• _EXERCISE_: Only the pictures are to be dropped; return all other data below exactly.

• _COLLECTED DATA_:
※ ※ ※
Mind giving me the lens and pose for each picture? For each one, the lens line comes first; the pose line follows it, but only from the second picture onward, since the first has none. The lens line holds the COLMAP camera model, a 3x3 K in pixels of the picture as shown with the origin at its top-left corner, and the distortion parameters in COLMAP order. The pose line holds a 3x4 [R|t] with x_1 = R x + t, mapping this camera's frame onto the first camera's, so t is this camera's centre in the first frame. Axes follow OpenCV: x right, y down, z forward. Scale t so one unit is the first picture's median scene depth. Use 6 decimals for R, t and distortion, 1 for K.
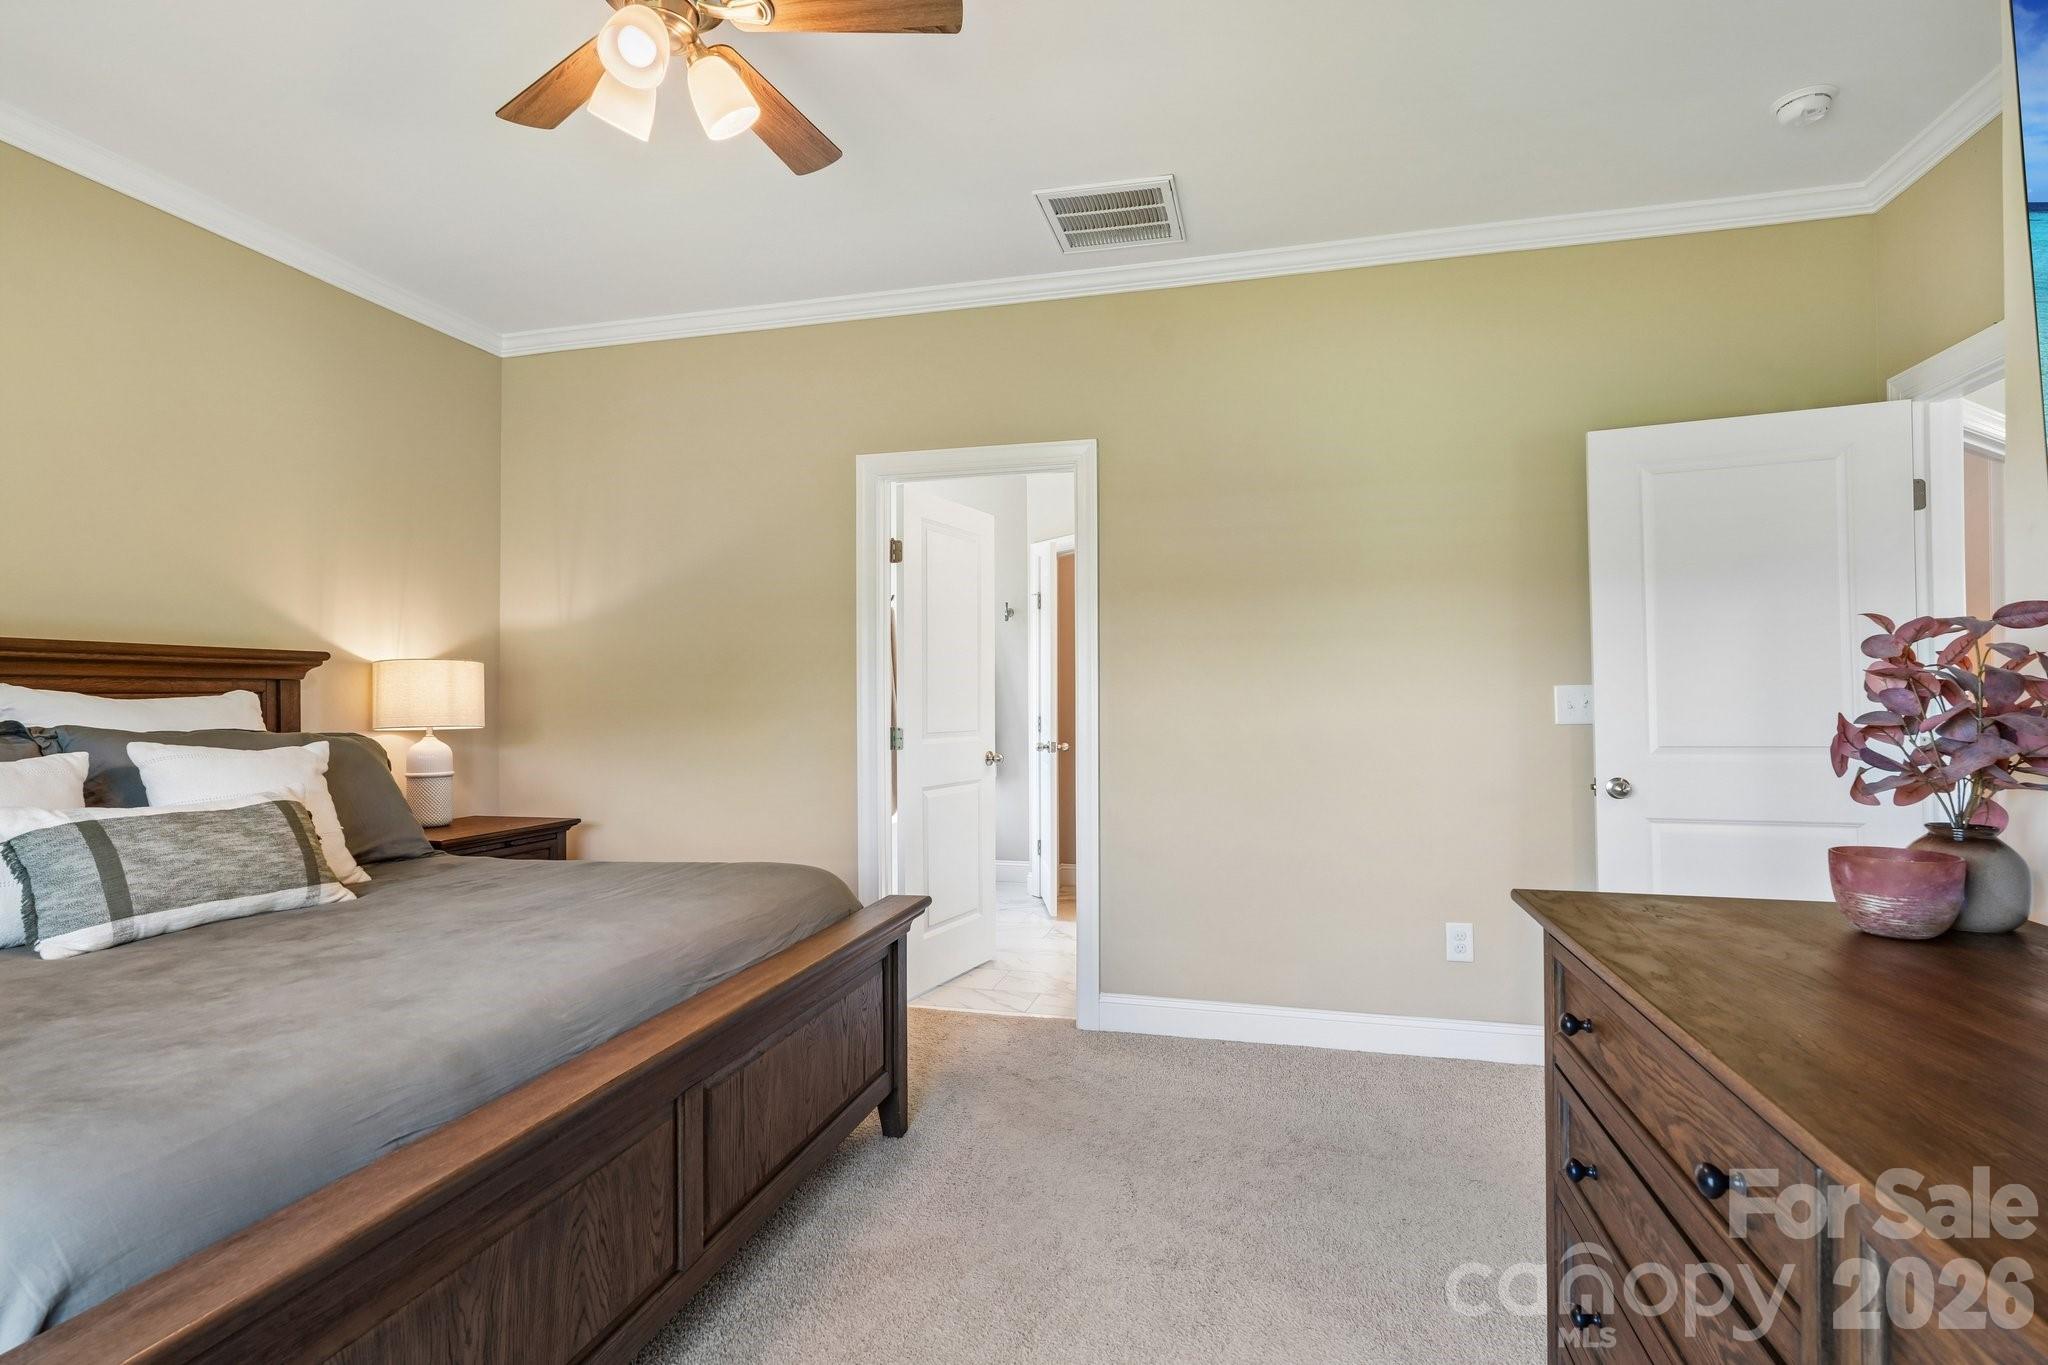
lens RADIAL K [[1010.2, 0, 1025.8], [0, 1010.2, 687.2], [0, 0, 1]] dist [-0.000241, -0.000086]
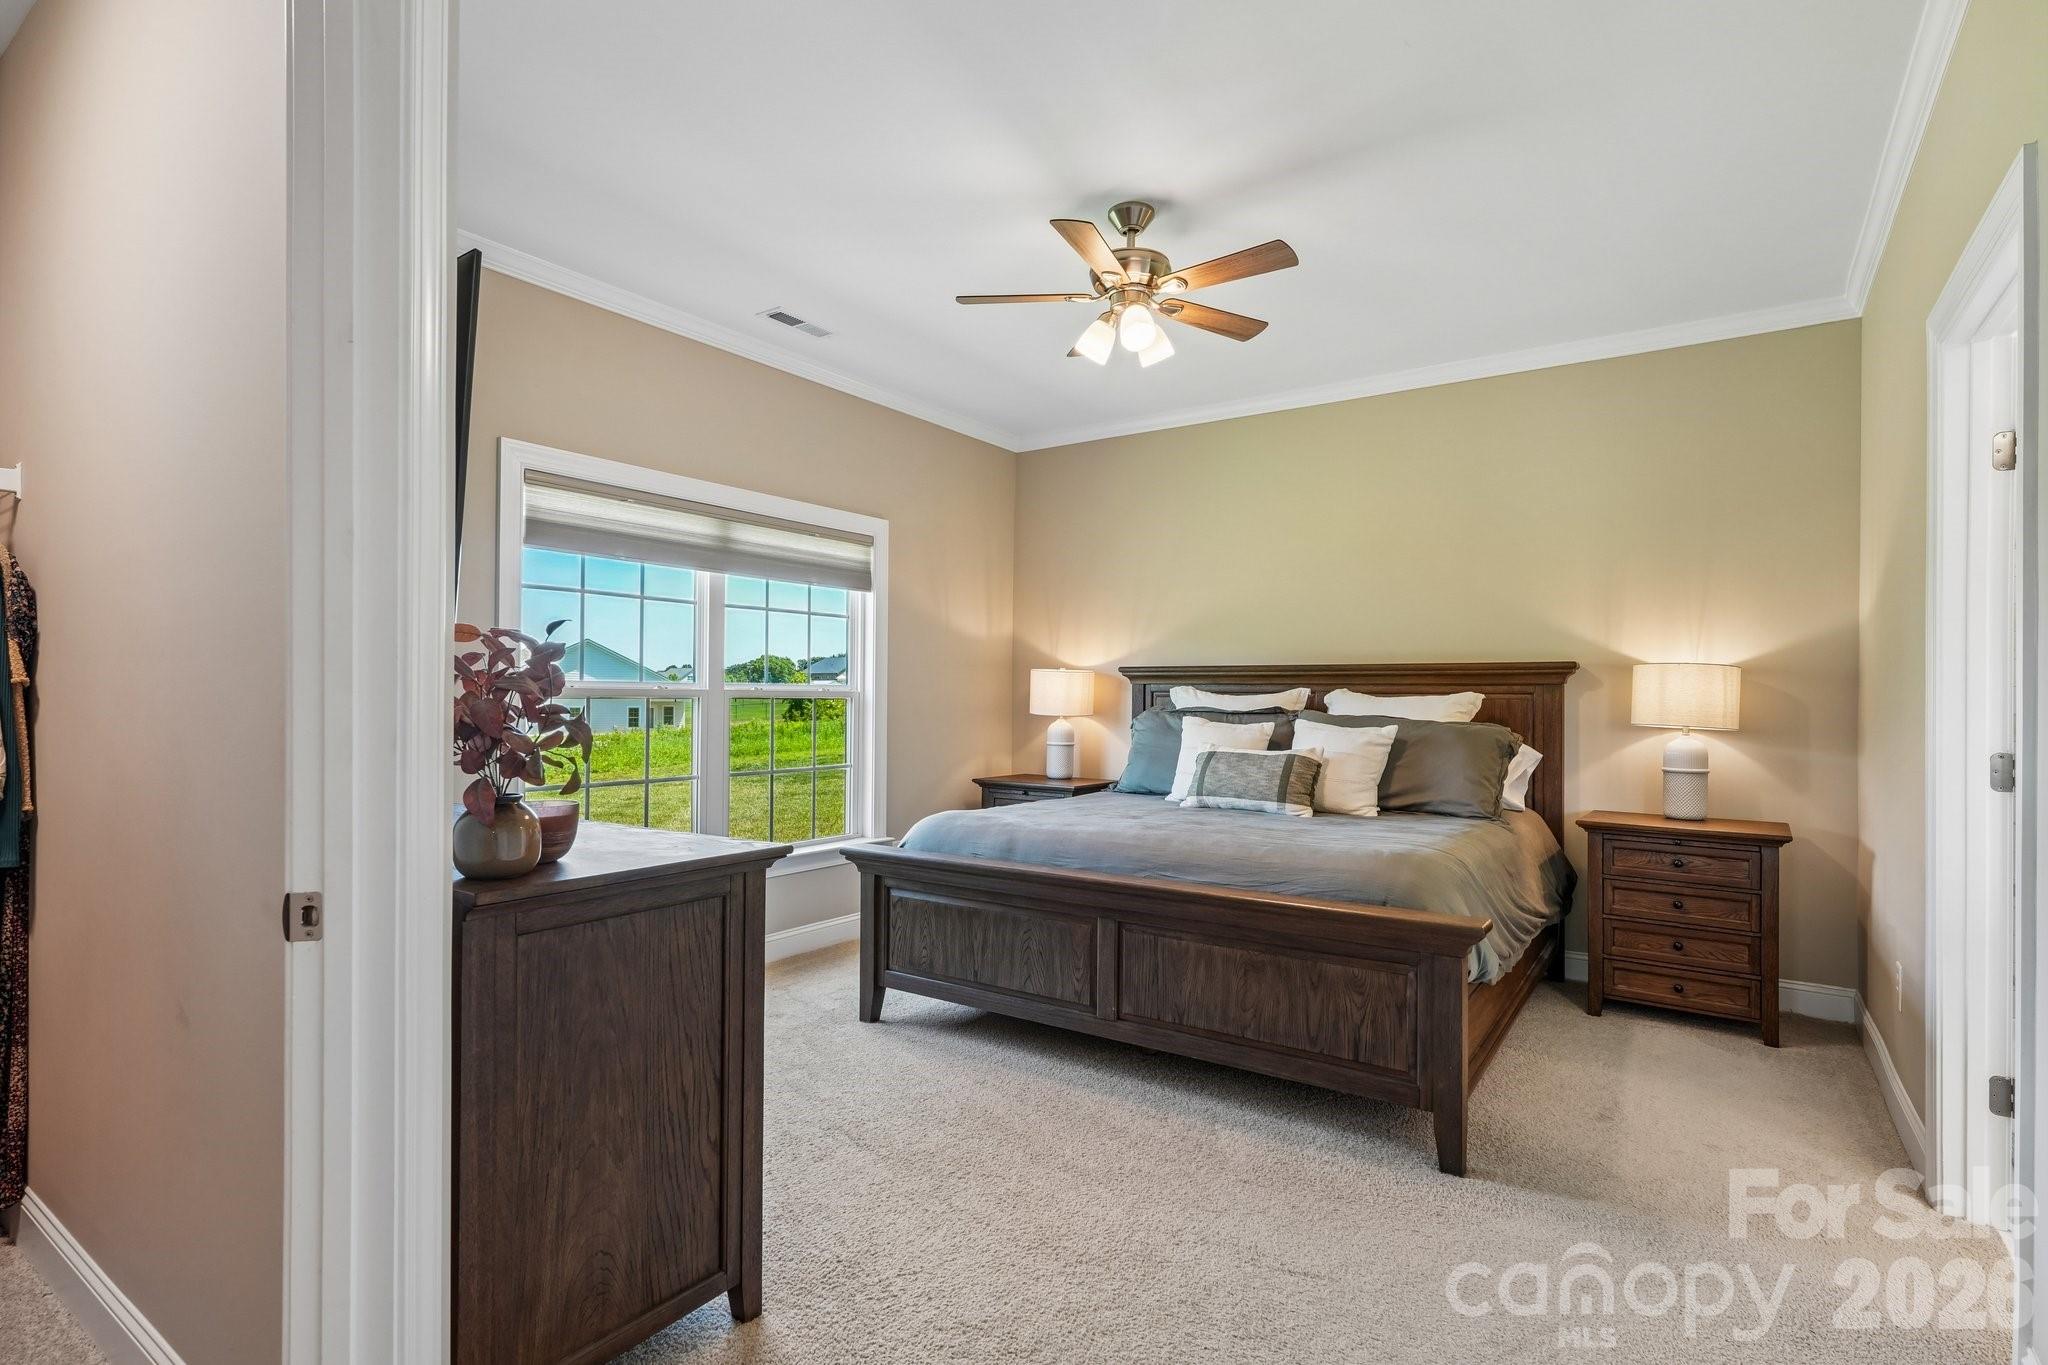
lens RADIAL K [[1010.2, 0, 1025.8], [0, 1010.2, 687.2], [0, 0, 1]] dist [-0.000241, -0.000086]
pose [[-0.347259, -0.002744, -0.937765, 1.142512], [-0.000017, 0.999996, -0.002920, -0.000355], [0.937769, -0.000998, -0.347257, 1.239367]]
※ ※ ※
• _EXPECTED ANSWER_:
Mind giving me the lens and pose for each picture? For each one, the lens line comes first; the pose line follows it, but only from the second picture onward, since the first has none. The lens line holds the COLMAP camera model, a 3x3 K in pixels of the picture as shown with the origin at its top-left corner, and the distortion parameters in COLMAP order. The pose line holds a 3x4 [R|t] with x_1 = R x + t, mapping this camera's frame onto the first camera's, so t is this camera's centre in the first frame. Axes follow OpenCV: x right, y down, z forward. Scale t so one unit is the first picture's median scene depth. Use 6 decimals for R, t and distortion, 1 for K.
lens RADIAL K [[1010.2, 0, 1025.8], [0, 1010.2, 687.2], [0, 0, 1]] dist [-0.000241, -0.000086]
lens RADIAL K [[1010.2, 0, 1025.8], [0, 1010.2, 687.2], [0, 0, 1]] dist [-0.000241, -0.000086]
pose [[-0.347259, -0.002744, -0.937765, 1.142512], [-0.000017, 0.999996, -0.002920, -0.000355], [0.937769, -0.000998, -0.347257, 1.239367]]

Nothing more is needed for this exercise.